Nigel Smith recently wrote a great article noting the design history of Team Canada’s iconic jerseys, chock full of fun little anecdotes. It begins with:
In 1972, the most famous Canadian sports uniform — a design icon — was created by John Lloyd, a transplanted Englishman with no knowledge of hockey. (He was more into yoga.) Lloyd is completely uncelebrated for his extraordinary contribution, and he never mentioned it. This work is an example of the power of good design, and here’s how it came to be.
The whole article is worth a read, but here are some choice highlights:
Vickers and Benson were given 24 hours to come up with a name and sweater design.
They were originally to be called the NHL All-stars, but Terry O’Malley at Vickers and Benson worked to position the series as “not a series between Russia and the NHL, but Russia and Canada.”
O’Malley on the mad rush and work by John Lloyd:
Everything was moving at warp speed. We not only required the sweater, but we needed home and away versions by, you guessed it, tomorrow.

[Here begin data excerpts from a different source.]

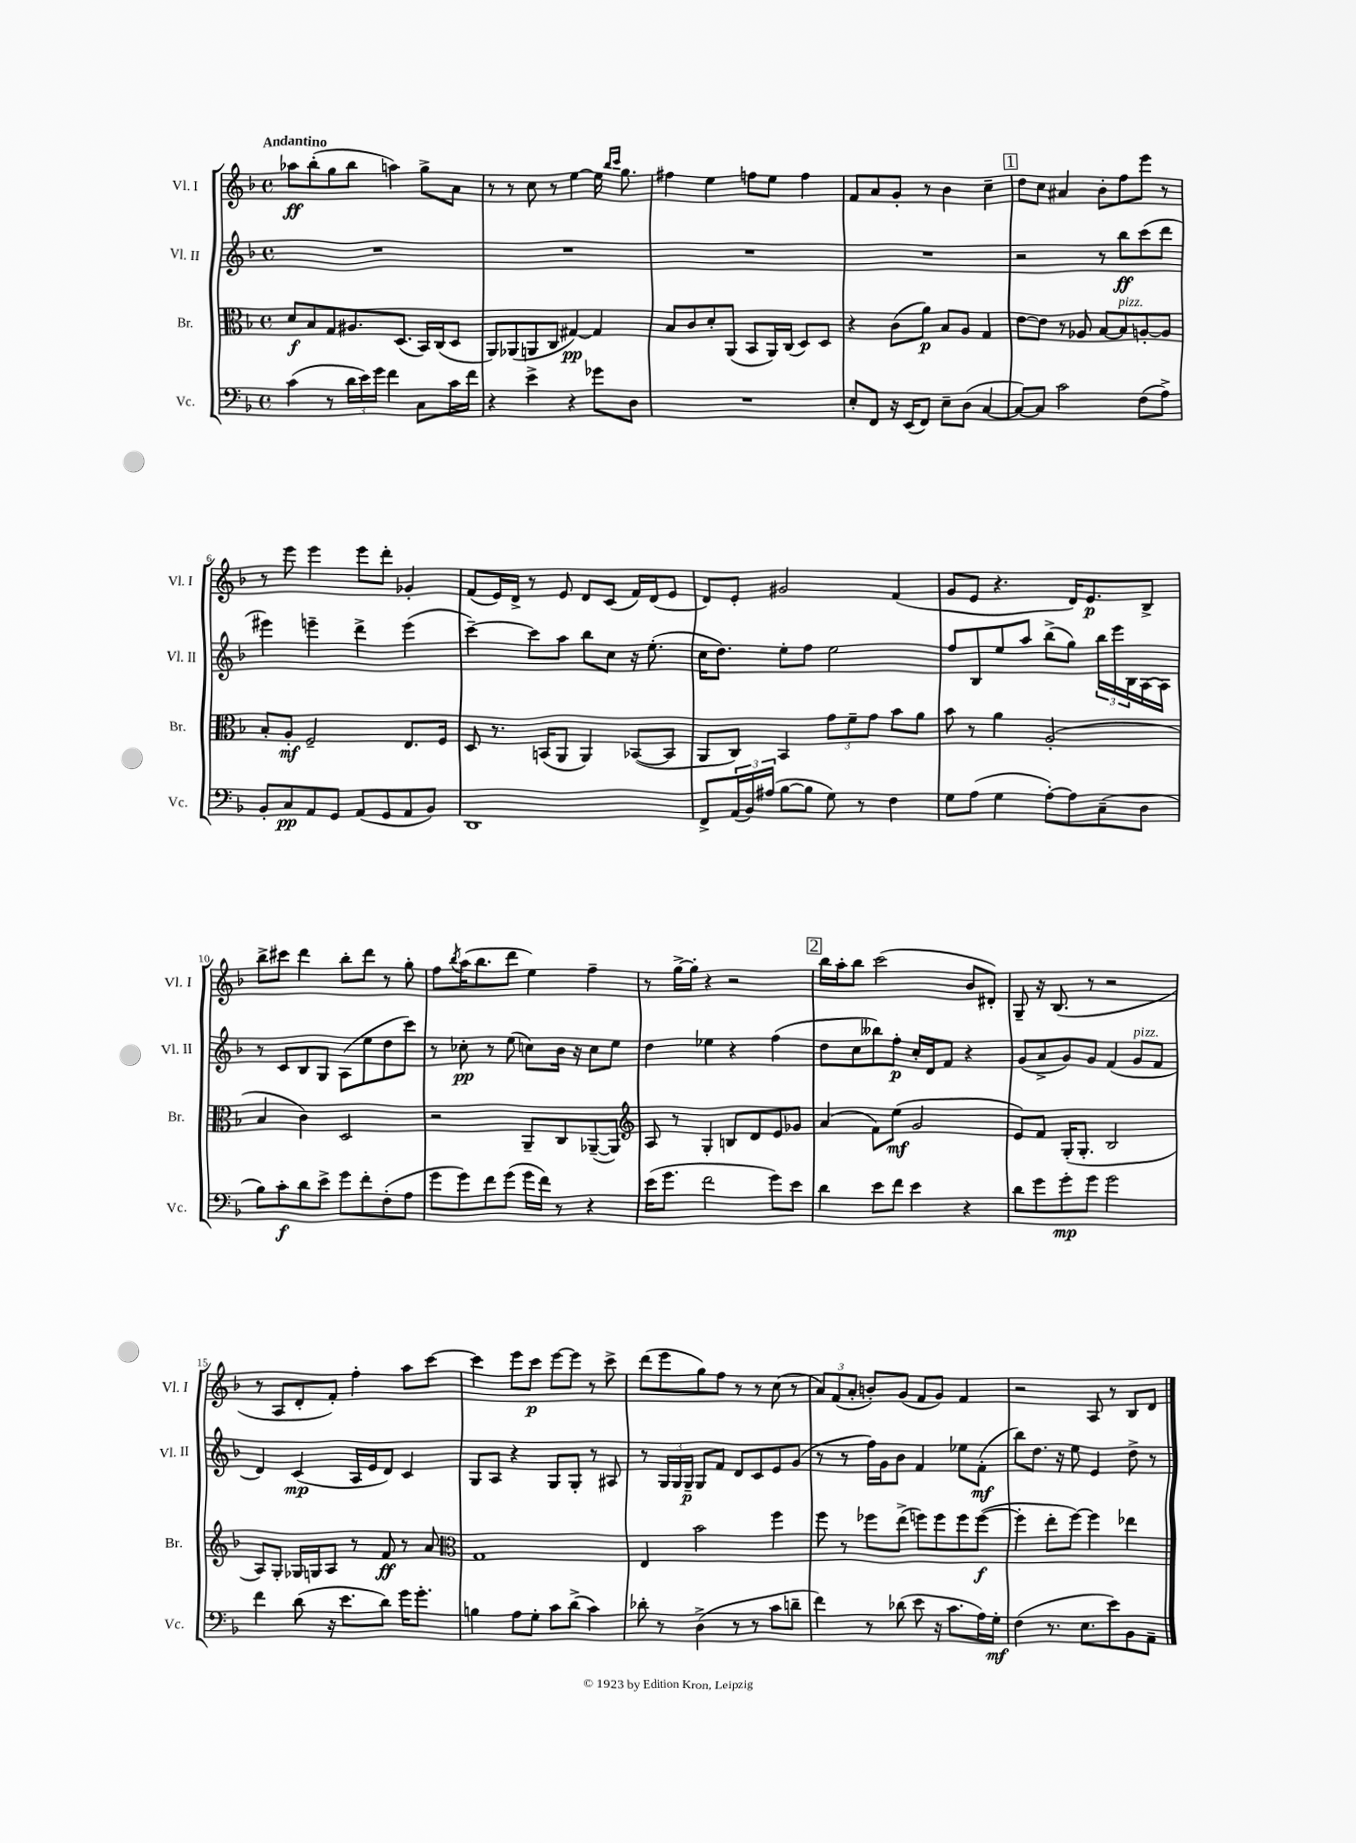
<<
\new StaffGroup <<
\new Staff = "s0" \with { instrumentName = "Vl. I" shortInstrumentName = "Vl. I" } {
    \clef treble \key f \major \defaultTimeSignature \time 4/4 \tempo "Andantino"
    aes''8\ff bes''8-.( g''8 bes''8 a''4) g''8-> a'8 |
    r8 r8 c''8 r8 e''4~ e''16 \grace { bes''16 c'''16 } g''8. |
    fis''4 e''4 f''8 e''8 f''4 |
    f'8 a'8 g'8-. r8 bes'4 c''4-- |
    \mark \markup { \box "1" } d''8 c''8 ais'4 bes'8-. f''8 e'''8 r8 |
    r8 e'''8 e'''4 e'''8 d'''8-. ges'4-. |
    f'8( e'16) d'16-> r8 e'8 d'8 c'8( f'16) d'16( e'8 |
    d'8) e'8-. gis'2 f'4( |
    g'8 e'8 r4. d'16) e'8.\p bes8-> |
    bes''8-> cis'''8 d'''4 bes''8-. d'''8 r8 g''8-. |
    f''8 \acciaccatura { bes''8 } a''16( bes''8. d'''8 e''4) f''4-- |
    r8 g''16~-> g''16-. r4 r2 |
    \mark \markup { \box "2" } bes''16 a''16-. bes''8 c'''2( bes'8 dis'8-.) |
    g8-- r16 bes8.( r8 r2 |
    r8 a8 d'8-. f'8-.) f''4-. a''8 c'''8~ |
    c'''4 e'''8 c'''8\p e'''8~ e'''8 r8 c'''8-> |
    d'''8( e'''8 g''8) f''8 r8 r8 c''8( r8 |
    \tuplet 3/2 { a'8) f'8( a'8-. } b'8-.) g'8( f'8 g'8) f'4 |
    r2 a8 r8 bes8 d'8 \bar "|." |
}
\new Staff = "s1" \with { instrumentName = "Vl. II" shortInstrumentName = "Vl. II" } {
    \clef treble \key f \major \defaultTimeSignature \time 4/4
    R1 |
    R1 |
    R1 |
    R1 |
    \mark \markup { \box "1" } r2 r8 bes''8\ff c'''8( d'''8 |
    eis'''4) e'''4-- d'''4-> e'''4( |
    c'''4~--) c'''8 a''8 bes''8 c''8 r16 e''8.-.( |
    c''16 d''8.) e''8-. f''8 e''2 |
    f''8 bes8 e''8 a''8 bes''8->( g''8) \tuplet 3/2 { bes''16 e'''16 bes16 } a16~ a16 |
    r8 c'8 bes8 g8 a8( e''8 d''8 c'''8) |
    r8 ces''8-.\pp r8 e''8( c''8) bes'16 r16 c''8 e''8 |
    d''4 ees''4 r4 f''4( |
    \mark \markup { \box "2" } d''8 c''8 beses''8) f''8-.\p c''16-. d'16 f'8 r4 |
    g'8( a'8-> g'8) g'8 f'4( g'8^\markup { \italic "pizz." } f'8 |
    d'4) c'4\mp( a16 e'16 d'8) c'4 |
    g8 a8 r4 g8 g8-. r8 ais8 |
    r8 \tuplet 3/2 { g16 g16 g16--\p } g8 f'8 d'8 c'8 e'8 g'8( |
    r8 r8 f''16) g'16 bes'8 f'4 ees''8 f'8-.\mf( |
    bes''8) d''8. r16 e''8 e'4 d''8-> r8 \bar "|." |
}
\new Staff = "s2" \with { instrumentName = "Br." shortInstrumentName = "Br." } {
    \clef alto \key f \major \defaultTimeSignature \time 4/4
    d'8\f bes8 g8 ais8. d8.( bes,16) c16( d8 |
    a,8) aes,8( a,8 c8 gis4~\pp) gis4 |
    bes8 c'8 d'8-. a,8( bes,8 a,16) c16( d8) d8 |
    r4 c'8( a'8\p) bes8 a8 g4 |
    \mark \markup { \box "1" } e'8~ e'8 r8 aes8 bes8~ bes8^\markup { \italic "pizz." } a8~-. a8 |
    bes8-. a8-.\mf f2-- e8. f16 |
    d8 r8. b,16( a,8 a,4) bes,8~( bes,8 |
    a,8 c8) bes,4 \tuplet 3/2 { g'8 f'8-- g'8 } bes'8 a'8 |
    bes'8 r8 a'4 a2-.( |
    bes4 c'4) d2 |
    r2 a,8-- c8 aes,8~--( aes,8) |
    \clef treble a8 r8 g4-. b8 d'8 e'8 ges'8 |
    \mark \markup { \box "2" } a'4( f'8) e''8\mf( g'2 |
    e'8) f'8 g16-.( g8.-. bes2 |
    a8) g8-. ges16 g16 a8 r8 f'8\ff r8 a'8 |
    \clef alto g1 |
    e4 bes'2 f''4 |
    f''8 r8 fes''8 e''8->( f''8) f''8 f''8 f''8~\f( |
    f''4-. e''8-. f''8~) f''4 ees''4 \bar "|." |
}
\new Staff = "s3" \with { instrumentName = "Vc." shortInstrumentName = "Vc." } {
    \clef bass \key f \major \defaultTimeSignature \time 4/4
    c'4( r8 \tuplet 3/2 { d'16 e'16) g'16 } f'4 c8 c'16 f'16 |
    r4 e'4-> r4 ges'8 d8 |
    R1 |
    e8-. f,8 r16 e,16( f,8) e8-- d8( c4~ |
    \mark \markup { \box "1" } c8~) c8 c'2 f8( a8->) |
    bes,8-. c8\pp a,8 g,8 a,8( g,8 a,8 bes,8) |
    d,1 |
    f,8-> \tuplet 3/2 { a,16( bes,16) ais16( } bes8~ bes8 g8) r8 f4 |
    g8 a8( g4 a8~-.) a8 c8--( d8 |
    bes8) c'8-.\f d'8 e'8-> g'8 f'8-. f8-.( a8 |
    g'8 g'8) f'8 g'8( g'16 f'16) r8 r4 |
    e'16( g'8. f'2 g'8) e'8 |
    \mark \markup { \box "2" } d'4 e'8 f'8 e'4 r4 |
    d'8 g'8 g'8-.\mp g'8 g'2 |
    f'4 d'8( r16 e'8. d'8) g'16 g'8.-. |
    b4 a8 g8-. c'8 d'8->( c'4) |
    des'8-. r8 d4->( r8 r8 c'8 d'8-- |
    f'4) r8 des'8( e'8 r16 c'8. a16) g16-.\mf |
    f4( r8. e8. e'8) bes,8 a,8-- \bar "|." |
}
>>
>>
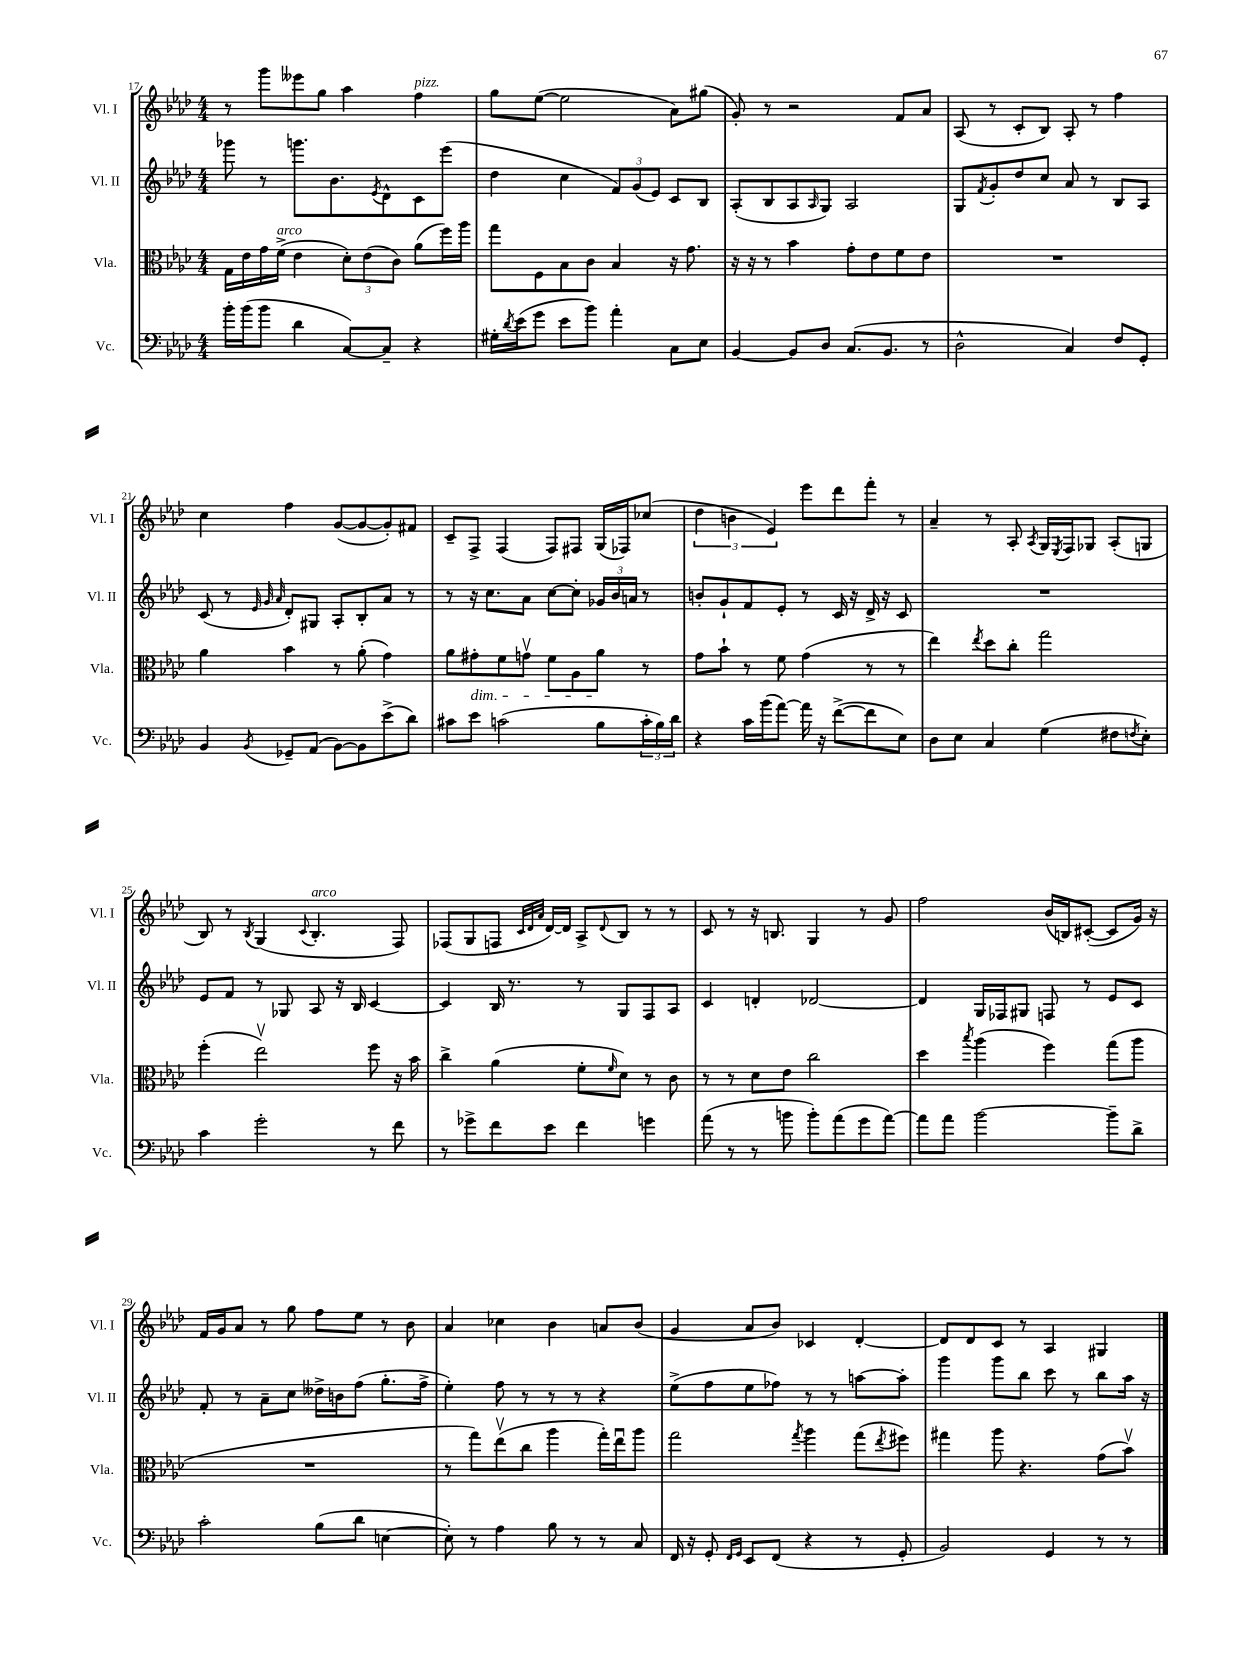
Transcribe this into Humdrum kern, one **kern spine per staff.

**kern	**kern	**kern	**kern
*staff4	*staff3	*staff2	*staff1
*clefF4	*clefC3	*clefG2	*clefG2
*k[b-e-a-d-]	*k[b-e-a-d-]	*k[b-e-a-d-]	*k[b-e-a-d-]
*M4/4	*M4/4	*M4/4	*M4/4
16b-'	16G	8ggg-	8r
(16b-	16e-	.	.
8b-	16g	8r	8ggg
.	(16f^	.	.
4d-	4e-	8.ggg	8eee--
.	.	.	8gg
.	.	8.b-	.
[8C)	12d-')	.	4aa-
.	(12e-	.	.
.	.	8qe-	.
8C~]	.	8d-^^	.
.	12c)	.	.
4r	(8a-	8c	4ff
.	16ff)	(8eee-	.
.	16aa-	.	.
=	=	=	=
16G#'	8gg	4dd-	8gg
8qd-	.	.	.
(16e-	.	.	.
8g	8F	.	([8ee-
8e-	8B-	4cc	2ee-]
8b-)	8c	.	.
4a-'	4B-	12f)	.
.	.	(12g	.
.	.	12e-)	.
8C	16r	8c	8a-)
.	8.g	.	.
8E-	.	8B-	(8gg#
=	=	=	=
[4BB-	16r	(8A-'	8g')
.	16r	.	.
.	8r	8B-	8r
8BB-]	4b-	8A-	2r
.	.	16qqA-	.
8D-	.	8G)	.
(8.C	8g'	2A-	.
.	8e-	.	.
8.BB-	.	.	.
.	8f	.	8f
8r	8e-	.	8a-
=	=	=	=
2D-^^	1r	8G	(8A-
.	.	8qf	.
.	.	8g'	8r
.	.	8dd-	8c'
.	.	8cc	8B-)
4C)	.	8a-	8A-'
.	.	8r	8r
8F	.	8B-	4ff
8GG'	.	8A-	.
=	=	=	=
4BB-	4a-	(8c	4cc
.	.	8r	.
.	.	32qqe-	.
.	.	32qqg	.
8qBB-	.	32qqa-	.
8GG-~	4b-	8d-')	4ff
(8AA-	.	8G#	.
[8BB-)	8r	8A-'	([8g
8BB-]	(8a-'	8B-'	8g_
(8e-^	4g)	8a-	8g'])
8d-)	.	8r	8f#
=	=	=	=
8c#	8a-	8r	8c~
8e-	8g#'	16r	8F^
.	.	8.cc	.
(2c	8f	.	(4F
.	8gv	8a-	.
.	8f	[8cc	8F)
.	8A-	8cc']	8F#
8B-	8a-	24g-	(16G
.	.	24b-	.
.	.	.	16F-)
.	.	24a	.
24c'	8r	8r	(8cc-
24B-)	.	.	.
24d-	.	.	.
=	=	=	=
4r	8g	8b'	6dd-
.	8b-`	8g`	.
.	.	.	6b
16c	8r	8f	.
(16b-	.	.	.
.	.	.	6e-)
[8a-)	8f	8e-'	.
16a-]	(4g	8r	8eee-
16r	.	.	.
([8f^	.	16c	8ddd-
.	.	16r	.
8f]	8r	16d-^	8fff'
.	.	16r	.
8E-)	8r	8c	8r
=	=	=	=
8D-	4ee-)	1r	4a-~
8E-	.	.	.
.	8qee-	.	.
4C	8dd-	.	8r
.	8cc'	.	8A-'
.	.	.	8qA-
(4G	2gg	.	16G
.	.	.	8qE-
.	.	.	16F
.	.	.	8G-
8F#	.	.	(8A-'
8qF	.	.	.
8E-')	.	.	8G
=	=	=	=
4c	(4ff'	8e-	8B-)
.	.	8f	8r
.	.	.	8qB-
2g'	2ee-v)	8r	(4G
.	.	8G-	.
.	.	.	8qqc
.	.	8A-	4.B-'
.	.	16r	.
.	.	16B-	.
8r	8ff	[4c	.
8f	16r	.	8F)
.	16b-	.	.
=	=	=	=
8r	4cc^	4c]	(8F-
8g-^	.	.	8G
8f	(4a-	16B-	8F
.	.	8.r	.
.	.	.	32qqc
.	.	.	32qqd-
.	.	.	32qqa-
8e-	.	.	[16d-)
.	.	.	16d-]
4f	8f'	8r	8A-^
.	16qqf	.	8qqd-
.	8d-)	8G	8B-
4g	8r	8F	8r
.	8c	8A-	8r
=	=	=	=
(8a-	8r	4c	8c
8r	8r	.	8r
8r	8d-	4d'	16r
.	.	.	8.B
8b	8e-	.	.
8b')	2cc	[2d-	4G
(8a-	.	.	.
8g	.	.	8r
[8a-)	.	.	8g
=	=	=	=
8a-]	4dd-	4d-]	2ff
8a-	.	.	.
.	8qbb-	.	.
[2b-	(4aa-	16G	.
.	.	16F-	.
.	.	8G#	.
.	4ff)	8F	(16b-
.	.	.	16B)
.	.	8r	([8c#'
8b-~]	(8gg	8e-	8c#]
8d-^	8aa-	8c	16g)
.	.	.	16r
=	=	=	=
2c'	1r	8f'	16f
.	.	.	16g
.	.	8r	8a-
.	.	8a-~	8r
.	.	8cc	8gg
(8B-	.	16dd--^	8ff
.	.	16b	.
8d-	.	(8ff	8ee-
[4E	.	8.gg'	8r
.	.	.	8b-
.	.	16ff^	.
=	=	=	=
8E'])	8r	4ee-')	4a-
8r	8gg)	.	.
4A-	(8ee-v	8ff	4cc-
.	8cc	8r	.
8B-	4aa-	8r	4b-
8r	.	8r	.
8r	16gg')	4r	8a
.	16ee-u	.	.
8C	8aa-	.	(8b-
=	=	=	=
16FF	2gg	(8ee-^	4g
16r	.	.	.
8GG'	.	8ff	.
16qqFF	.	.	.
16qqGG	.	.	.
8EE-	.	8ee-	8a-
(8FF	.	8ff-)	8b-)
.	8qgg	.	.
4r	4aa-	8r	4c-
.	.	8r	.
8r	(8gg	[8aa	[4d-'
.	8qee-	.	.
8GG'	8ff#)	8aa']	.
=	=	=	=
2BB-)	4gg#	4ggg	8d-]
.	.	.	8d-
.	8aa-	8ggg	8c
.	4.r	8bb-	8r
4GG	.	8ccc	4A-
.	.	8r	.
8r	(8g	8bb-	4G#
8r	8b-v)	16aa-	.
.	.	16r	.
==	==	==	==
*-	*-	*-	*-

The incredible John Lloyd had bought two large red and two large white sweaters. He cut out the now famous stylized maple leaf in red and in white. He then stitched the red on the white jersey for home and reversed the process for the away.
Defying convention: There is no central crest on the uniform. There are also no numbers on the sleeves.
All this derived from a Canadian flag which was, at the time, just 7 years old, designed by a man who had only been in the country for 2 years, and stitched by his wife, Michelle Lloyd, who went on to co-found Club Monaco.